European business schools - offering a shorter and cheaper MBA program - are becoming an increasingly popular option for students seeking a higher business degree.

Wharton's partner school INSEAD, a French business school with campuses in both Fontainebleau and Singapore, has seen an increase in the number of applicants, said Wharton professor John Kimberly, who is the executive director of the Wharton/INSEAD alliance.

"The opportunity costs are much lower," he added.

Students not only save a whole year's worth of tuition and time - the masters program is typically only one year in Europe as opposed to two in the US - but also forego a year less of salary.

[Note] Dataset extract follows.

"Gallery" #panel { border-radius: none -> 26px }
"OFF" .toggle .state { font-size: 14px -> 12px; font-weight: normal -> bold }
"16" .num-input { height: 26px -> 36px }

Monetary benefits also come from the lower overall cost of MBA programs.

At ESADE Business School, which has campuses in Barcelona, Madrid and Buenos Aires, the one year MBA program costs 42,500 euros, which is equivalent to around $67,000. In comparison, the cost for a Wharton MBA, including tuition, fees, and living expenses, for first-year students was $71,948 for the academic year 2007 to 2008.

And taking into consideration the fact that the Wharton MBA is a two-year long program, the costs are significantly higher.

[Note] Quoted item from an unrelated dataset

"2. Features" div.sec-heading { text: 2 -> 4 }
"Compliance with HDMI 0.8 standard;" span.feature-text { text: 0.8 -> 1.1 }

The diverse student body is another attraction of European institutions. For example, 70 percent of the students in the 18-month MBA program at the ESADE Business School are from overseas, compared to 39 percent in Wharton's MBA population.

Kimberly said that although the one-year program may be a bit more intense than the two-year one, students who have chosen to participate in the shorter program typically cope well with any additional pressure.

But despite the cost and diversity advantages, some say the prestige of American schools give them an edge.

"Recruiters still believe that European schools are lower in quality," in terms of academics compared to American business schools, first-year MBA candidate Naoko Miake said.

In addition, for students who are looking to work in the United States, schools like Wharton may be the smarter choice.

U.S. business schools that have a strong focus on American business practices as well as a strong track record on U.S.-oriented career placements are more likely to give candidates an edge when looking for jobs upon graduation.

American business school may offer the more relevant curriculum "for students who don't necessarily have global ambitions," Kimberly said.

Wharton sophomore Soo Jin Koh, who is considering pursuing an MBA, said she would choose an American business school because the education would be more applicable to a U.S. job market.

The name value of a school like Wharton or Harvard Business School - which most European schools still lack - is another important aspect for her.